REQUIRED ACTION: Please restate word for word, and with nothing added, the lines that run from the one holding "Clause 70 Prescribed electricity works" to the end of the entries below.

SUPPLIED MATERIAL:
------------------------------------------------------------

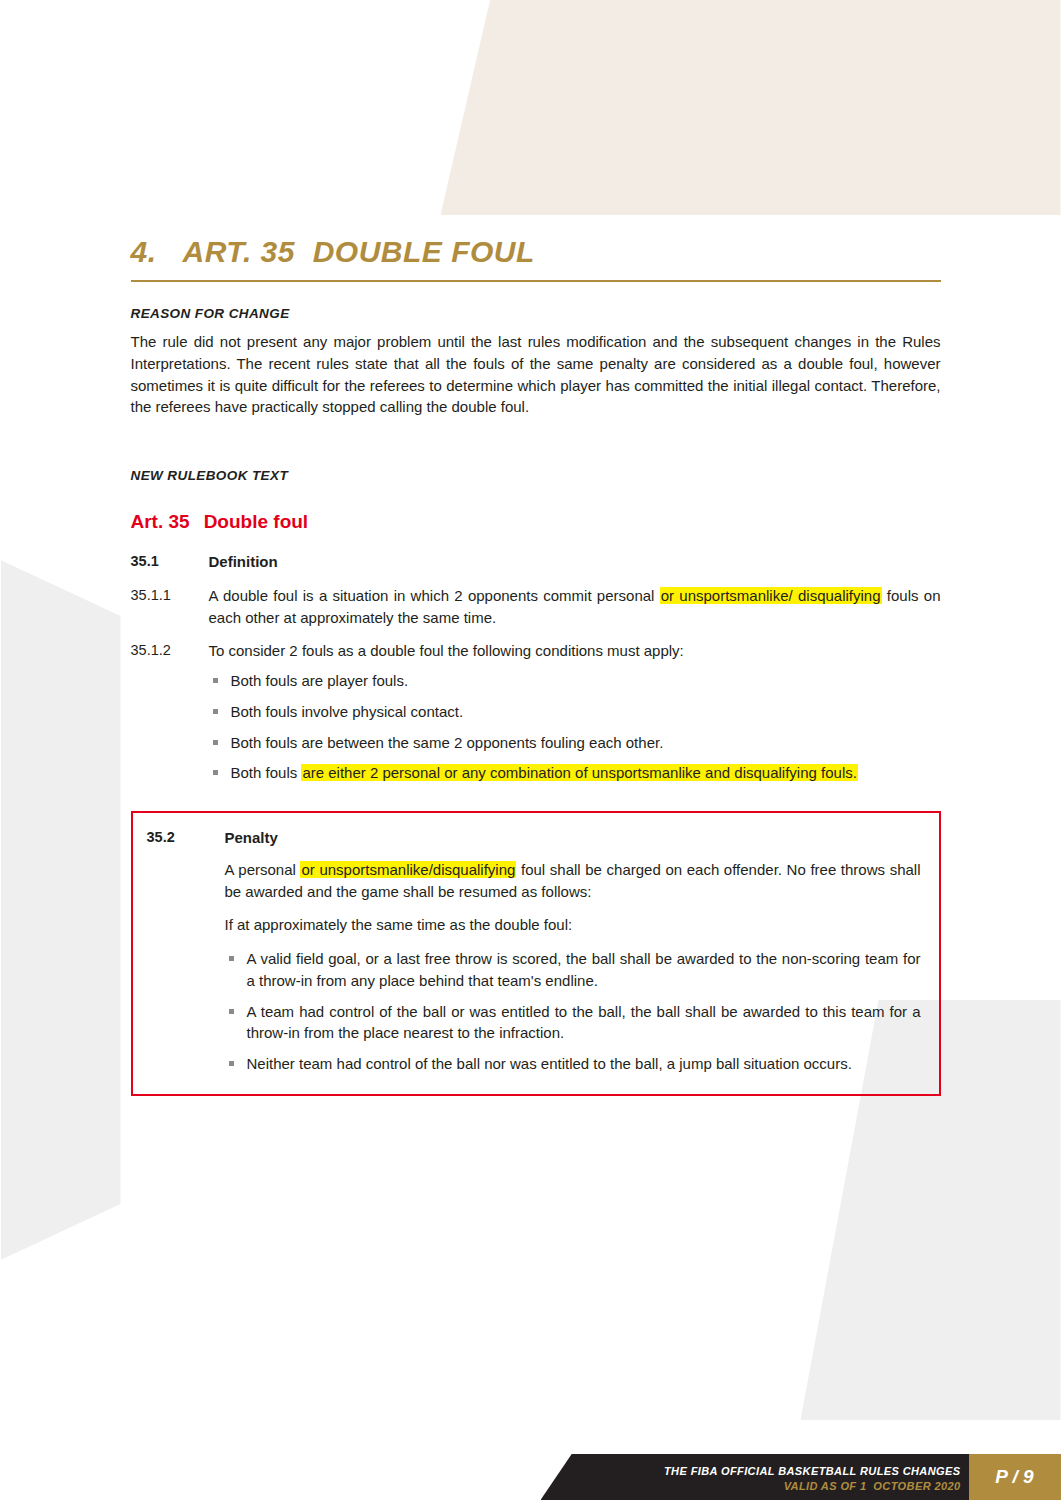4. ART. 35 DOUBLE FOUL
Reason for change
The rule did not present any major problem until the last rules modification and the subsequent changes in the Rules Interpretations. The recent rules state that all the fouls of the same penalty are considered as a double foul, however sometimes it is quite difficult for the referees to determine which player has committed the initial illegal contact. Therefore, the referees have practically stopped calling the double foul.
New rulebook text
Art. 35 Double foul
35.1
Definition
35.1.1
A double foul is a situation in which 2 opponents commit personal or unsportsmanlike/ disqualifying fouls on each other at approximately the same time.
35.1.2
To consider 2 fouls as a double foul the following conditions must apply:
Both fouls are player fouls.
Both fouls involve physical contact.
Both fouls are between the same 2 opponents fouling each other.
Both fouls are either 2 personal or any combination of unsportsmanlike and disqualifying fouls.
35.2
Penalty
A personal or unsportsmanlike/disqualifying foul shall be charged on each offender. No free throws shall be awarded and the game shall be resumed as follows:
If at approximately the same time as the double foul:
A valid field goal, or a last free throw is scored, the ball shall be awarded to the non-scoring team for a throw-in from any place behind that team's endline.
A team had control of the ball or was entitled to the ball, the ball shall be awarded to this team for a throw-in from the place nearest to the infraction.
Neither team had control of the ball nor was entitled to the ball, a jump ball situation occurs.
THE FIBA OFFICIAL BASKETBALL RULES CHANGES
VALID AS OF 1 OCTOBER 2020
P / 9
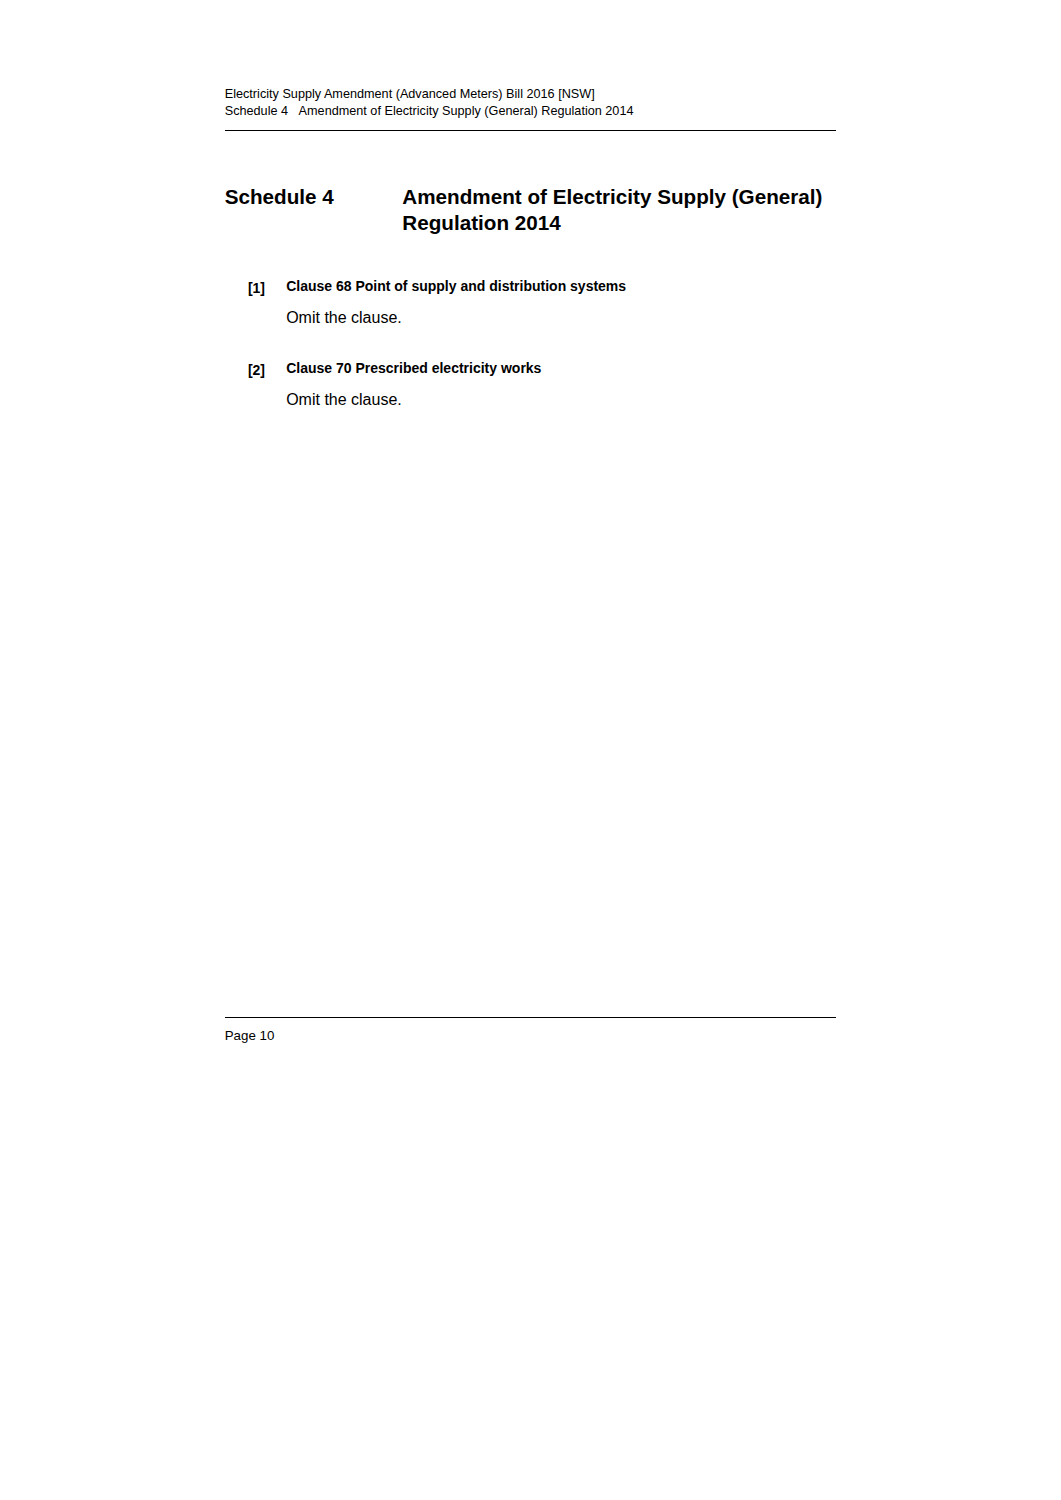Electricity Supply Amendment (Advanced Meters) Bill 2016 [NSW]
Schedule 4 Amendment of Electricity Supply (General) Regulation 2014
Schedule 4 Amendment of Electricity Supply (General) Regulation 2014
[1]
Clause 68 Point of supply and distribution systems
Omit the clause.
[2]
Clause 70 Prescribed electricity works
Omit the clause.
Page 10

------------------------------------------------------------

YOUR SOLUTION:
Clause 70 Prescribed electricity works
Omit the clause.
Page 10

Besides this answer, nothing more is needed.